Наконец, эта местность, отсталая и депрессивная, минимально подвержена прямому влиянию извне. Ее состояние полностью зависит от того, что происходит или что решают в других местах. Но очень немногие люди и идеи, за исключением уже готовых к употреблению благодаря медиа, проникают сюда, чтобы бросить вызов гегемонии Сассолла.
Какова цена его достижений?
Я не собираюсь обсуждать ежедневные проблемы врача общей практики. Это можно смело оставить самим врачам. Некоторые их обиды справедливы как результат страха и негодования по поводу ощущаемого, но не до конца осознаваемого факта того, что статус и категории медицинской профессии XIX века устарели.
Сассолла это не тревожит, поскольку он занял свое особое положение. И в результате ему приходится чаще, чем другим, сталкиваться со страданиями пациентов и невозможностью им помочь.
Считается, что врачи профессионально относятся к страданиям и что процесс абстрагирования начинается со второго курса обучения, когда студенты впервые препарируют человеческие тела. Это правда. Но вопрос гораздо глубже, чем преодоление физического отвращения к крови и кишкам. Впоследствии другое помогает защитить себя. Врачи используют технический, совершенно бесстрастный язык. Часто им приходится действовать быстро и выполнять сложные работы, требующие исключительной концентрации. Специализация способствует научному взгляду на болезнь. (В XVIII веке о докторе часто думали как о цинике, а циник – это человек, принимающий объективность науки, к которой у него нет претензий.) К тому же количество клинических случаев препятствует желанию идентифицировать себя с каким-то одним пациентом.
Но как бы верно это ни было, страдания, свидетелями которых становятся врачи, воспринимаются тяжелее, чем принято считать. Так происходит и с Сассоллом. Он человек исключительного самообладания. Но, когда он не подозревал о моем присутствии, я видел, как он плакал, идя через поле от дома умиравшего юноши. Возможно, он винил себя за то, что сделал или не успел сделать. Он превратил боль в чувство болезненной ответственности, ибо таков его характер. Но это в равной степени было и следствием его положения и того, как он ведет свою практику. Он не отделяет болезнь от личности пациента. Он не верит в сохранение дистанции, он должен подойти достаточно близко, чтобы узнать пациента. Хотя у него их около двух тысяч, он осознаёт, как все они взаимосвязаны – и не только в плане родства, – поэтому цифры редко приобретают для него объективность статистики. Самое главное – он считает своим долгом лечить хотя бы некоторые формы несчастья. Он редко отправляет пациента в психиатрическую больницу, поскольку считает, что в таком случае он его бросает.

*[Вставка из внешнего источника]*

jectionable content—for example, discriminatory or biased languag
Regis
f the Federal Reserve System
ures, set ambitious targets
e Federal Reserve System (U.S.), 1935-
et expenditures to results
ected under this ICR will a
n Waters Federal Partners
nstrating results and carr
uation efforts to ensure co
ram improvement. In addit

Каков эффект от того, что вы пять или шесть раз в неделю сталкиваетесь лицом к лицу с сильными страданиями людей, пытаетесь понять, надеетесь преодолеть их? Я не говорю сейчас о физической боли, поскольку обычно от нее можно избавиться за считаные минуты. Я говорю о муках умирания, о потере, страхе, одиночестве, об отчаянии, чувстве тщетности.
Один аспект таких столкновений кажется мне важным, но мало обсуждаемым, и поэтому читатель должен простить меня, если я сосредоточусь на нем и проигнорирую другие.

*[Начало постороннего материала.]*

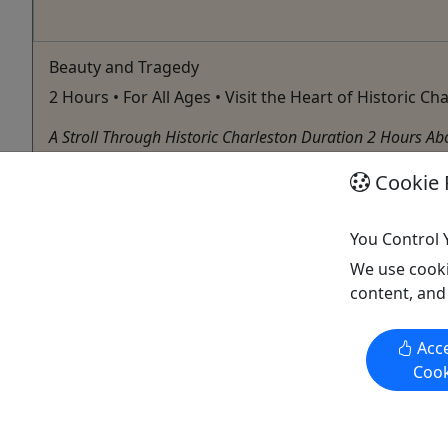
Beauty and Tragedy
2 Hours • For All Ages • Visit the Heart of Historic Ch
A Stroll Through Historic Charleston Duration 2 Hours Abou
often times was laced with tragedy and war, marring the ci
Cookie 
Charleston
108 Elemental
You Control 
Copy to Clipboard to Share
We use cooki
content, and
Acce
Activities booked through this website are booked directly with the
Cook
activity operator. Other than referring you to the activity operator,
Puerto Rico Day Trips LLC is not involved in the transaction
between you and the activity operator. The activity operator is
responsible for all aspects of processing bookings for its activities,
including cancellations, returns, and any related customer service.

У страдания есть временной масштаб. То, что отделяет страдающего от не страдающего, – это барьер времени, страшащий последнего.
Рыдающий человек пугающе напоминает ребенка. Отчасти из-за социальных условностей, не позволяющих взрослым (особенно мужчинам) плакать, но позволяющих делать это детям. Однако это объясняет далеко не всё. Существует физическое сходство между рыдающей фигурой и ребенком. Осанка взрослого меняется, а его движения становятся очень примитивными. Рот словно превращается в центр тела: будто он одновременно является местом, где находится боль, и единственным, через что можно получить утешение. Теряется контроль над руками, которые только сжимают и хватают. Тело стремится принять позу эмбриона. Для этого есть физиологические и психологические причины, но мы наблюдаем сходство, не зная о них. И почему это сходство настораживает? Полагаю, объяснение выходит за рамки условностей и сострадания. В некотором роде сходство, однажды установленное, жестоко отрицается. Рыдающий мужчина не похож на ребенка. Ребенок плачется кому-то. Мужчина плачется самому себе. Возможно, заплакав, как ребенок, он каким-то образом верит, что вновь обретает способность восстанавливаться, как ребенок. Но это невозможно.
Страдание не обязательно сопровождается плачем. Оно может состоять из ненависти, мести или того полунасмешливого предвкушения жестокости, с которым отчаявшиеся люди иногда ожидают собственной гибели. Но всякое страдание, независимо от причины, и рациональное, и невротическое, возвращает страдающего в детство, усиливая его отчаяние. По крайней мере, после своих наблюдений и размышлений я в это верю.